Нет, это никуда не годится. Вот он потихоньку и приблизился к мысли, пугающей его больше всего на свете, — к молчанию, разделявшему его с сыном. Нет, конечно, он может написать и так: Знаешь, я просто убежден, Сэм, — обо всем, что хочу тебе сказать, пока пребываю еще в здравом уме и пока у тебя есть время задавать мне вопросы, ты уже задумывался много раз и на все нашел ответы. Но могу ли я быть уверен в этом? Ужасно, если я бывал несправедлив к тебе, ужасно, если окажется вдруг, что оба мы, будучи людьми сдержанными, потеряли свой шанс. Благодарен тебе за то, что ты еще подростком никогда не выказывал мне враждебности, никогда не возмущался и не бунтовал в отличие от всех твоих сверстников. Увы, я содрогаюсь при мысли о том, насколько неуклюже и деструктивно реагировал на твое молчаливое отрицание, твое так называемое тихое хамство.
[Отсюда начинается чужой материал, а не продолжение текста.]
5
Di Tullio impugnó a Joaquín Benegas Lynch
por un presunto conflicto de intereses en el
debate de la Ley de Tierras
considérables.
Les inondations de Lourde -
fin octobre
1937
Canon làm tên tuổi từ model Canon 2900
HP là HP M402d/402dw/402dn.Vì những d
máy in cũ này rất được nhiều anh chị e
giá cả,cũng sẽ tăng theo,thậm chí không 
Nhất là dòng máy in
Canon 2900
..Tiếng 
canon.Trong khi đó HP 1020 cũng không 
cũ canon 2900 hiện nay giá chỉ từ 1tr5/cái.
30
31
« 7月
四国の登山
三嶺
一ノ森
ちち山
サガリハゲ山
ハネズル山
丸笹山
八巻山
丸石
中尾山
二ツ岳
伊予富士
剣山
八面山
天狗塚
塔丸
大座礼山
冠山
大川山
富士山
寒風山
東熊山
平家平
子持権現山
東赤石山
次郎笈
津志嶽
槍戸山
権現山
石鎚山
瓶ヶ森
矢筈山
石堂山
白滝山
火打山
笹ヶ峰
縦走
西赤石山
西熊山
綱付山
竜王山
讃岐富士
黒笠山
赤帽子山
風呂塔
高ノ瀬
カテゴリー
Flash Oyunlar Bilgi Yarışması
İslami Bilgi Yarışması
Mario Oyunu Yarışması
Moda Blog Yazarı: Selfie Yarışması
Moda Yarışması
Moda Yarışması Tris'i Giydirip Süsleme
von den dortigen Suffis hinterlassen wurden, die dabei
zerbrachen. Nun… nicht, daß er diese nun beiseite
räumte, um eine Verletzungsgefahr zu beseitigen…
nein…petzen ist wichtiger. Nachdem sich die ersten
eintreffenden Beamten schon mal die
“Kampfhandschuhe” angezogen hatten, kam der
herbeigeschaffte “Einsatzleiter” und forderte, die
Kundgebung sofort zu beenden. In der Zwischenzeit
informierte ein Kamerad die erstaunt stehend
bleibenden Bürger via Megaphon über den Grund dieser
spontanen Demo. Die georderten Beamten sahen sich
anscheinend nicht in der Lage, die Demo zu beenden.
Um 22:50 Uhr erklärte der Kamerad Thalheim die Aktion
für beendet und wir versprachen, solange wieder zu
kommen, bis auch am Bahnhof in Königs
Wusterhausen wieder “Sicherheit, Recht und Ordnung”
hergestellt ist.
Но сердце мое просто разрывается на части (пардон за пафос, боюсь, что позволяю себе это не в последний раз) при виде того, какой высокой стеной ты отгородился. Не только от мамы и меня — этого следовало ожидать, и, не страдай хоть один из нас эгоизмом, мы бы смогли все преодолеть и, возможно даже, возрадовались бы вместе! И научились бы получать радость от всего. От труда и развлечений, от успехов и провалов, приключений, путешествий. И секса, конечно, тоже. Стоит только представить, как хорошо мы могли бы жить, и слезы на глаза наворачиваются. Зная, каким равнодушным, холодным мужем я был всегда, ты, возможно, сочтешь все это пустым фиглярством, скажешь, что я вообще не способен постичь, что есть счастье. Так, кажется, и вижу, как ты все дальше и дальше уходишь от меня длинной дорогой, в конце которой, как в аллегории, зияют пустота, темный провал, пещера, окруженная отвесными скалами и темными тисами. И на входе в нее маячит фигура Отрицания — эдакий полуголый скелет, задрапированный паутиной.